Infrastructure Breakdown and Market Collapse
Over 80 percent of Gaza’s infrastructure is damaged or destroyed. About 90 percent of residents have been displaced. Water sanitation electricity communications roads and agricultural systems are shattered leaving thousands unprotected against disease cold and starvation. Agricultural land livestock wells and bakeries have been bombed or shut down. Food production is non-existent. Gaza now imports almost all food if it can be imported at all.
International and Political Faces of the Crisis
UN agencies including WFP, UNICEF and UNRWA warn that nearly half a million Gazans are at risk of starvation and famine‑like conditions if access is not expanded. The joint FAO‑WFP Hunger Hotspots report highlights Gaza as among five global regions in need of urgent assistance. Israeli officials deny that starvation is occurring and blame the United Nations for distribution failures. Israel asserts aid shipments continue and that Hamas steals supplies. International observers and UN bodies reject this explanation stressing that active conflict zones block safe delivery. Several UN officials have condemned Israel’s actions, calling them illegal and intolerable. Some international human rights groups have labelled the crisis genocide while world leaders demand pause in fighting and opening of safe aid corridors.
What Needs to Change
Humanitarian groups argue that restoring UN led distribution and approving 500 to 600 aid trucks per day are essential for survival. United Nations Secretary‑General Antonio Guterres has urged immediate relief and legal accountability for blocking civilian access to food. Ending interference from militarised intermediaries and returning to trusted impartial aid coordination systems can reduce deaths and restore dignity. Without swift action more children will die. Starvation already kills faster than bombs in Gaza.
Real Stories from Gaza
The death of five month old Zainab Abu Halib in Khan Younis has become a heartbreaking symbol of Gaza’s collapsing humanitarian situation. She weighed less than at birth when she died of severe starvation, having lacked access to the specialized baby formula she desperately needed. Medical staff warn that hospitals are overwhelmed, aid remains insufficient, and restrictions by Israeli forces continue to block lifesaving relief.
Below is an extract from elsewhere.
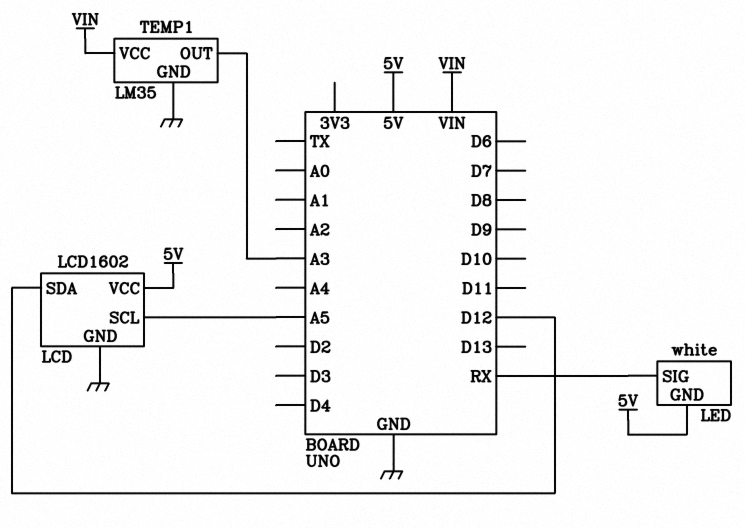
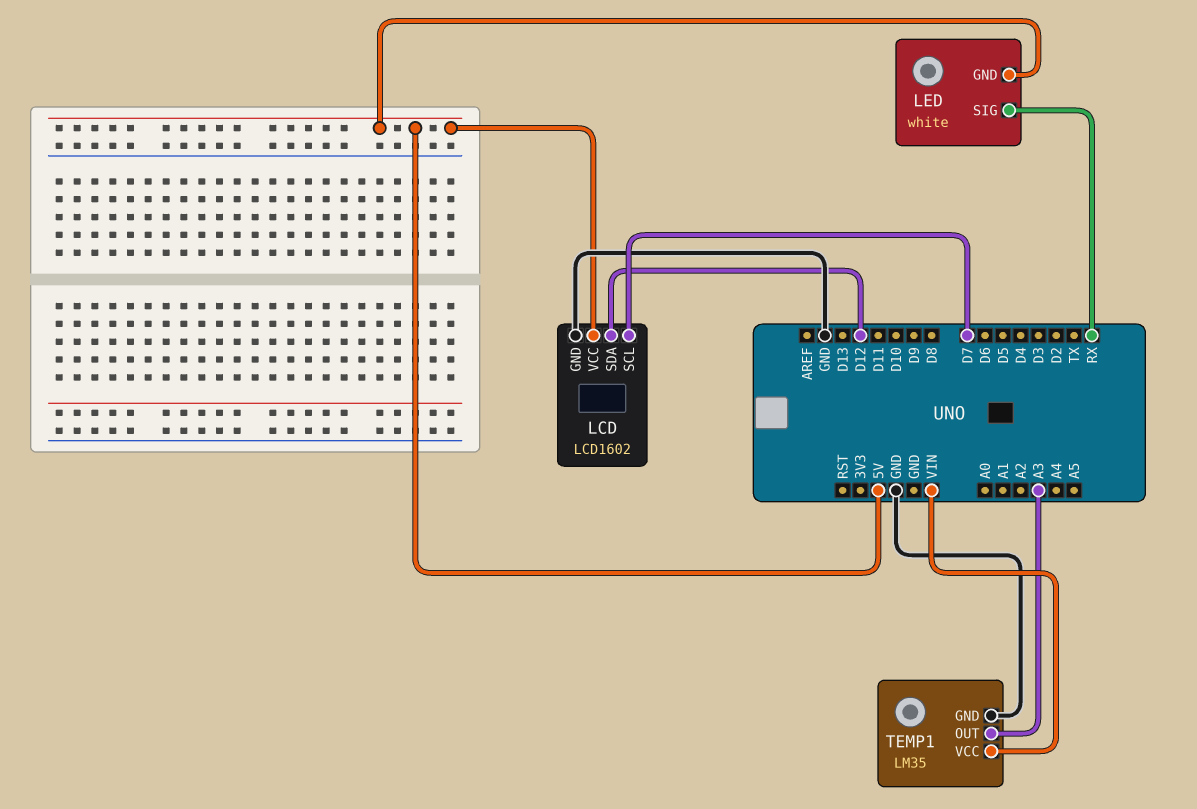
LCD pin SCL: A5 -> D7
Renad, an 11-year-old girl from Gaza with a popular Instagram account, has become one of the most prominent young voices sharing the reality of life under siege. Her videos have reached global audiences, often showing her surroundings with heartbreaking commentary. “I have lost seven kilos,” she said in a recent post. “They are starving us.” Renad’s face is now thinner. Her eyes look hollow. Yet she continues to post because she believes her voice, though small, might bring awareness.
Conclusion
Gaza is facing not only armed conflict but an economic and humanitarian collapse. The cost of food water medicine fuel toiletries and baby supplies has reached fatal levels. Families barter sell belongings or pay hidden fees to survive one more day. Children are dying of hunger while food trucks lie idling near borders. Unless aid delivery is drastically scaled up distribution made safe and currency access restored this crisis will deepen. Gaza needs more than sympathy. It needs infrastructure repositioned legal frameworks respected and the world to act before the next child perishes from hunger, as opposed to conflict.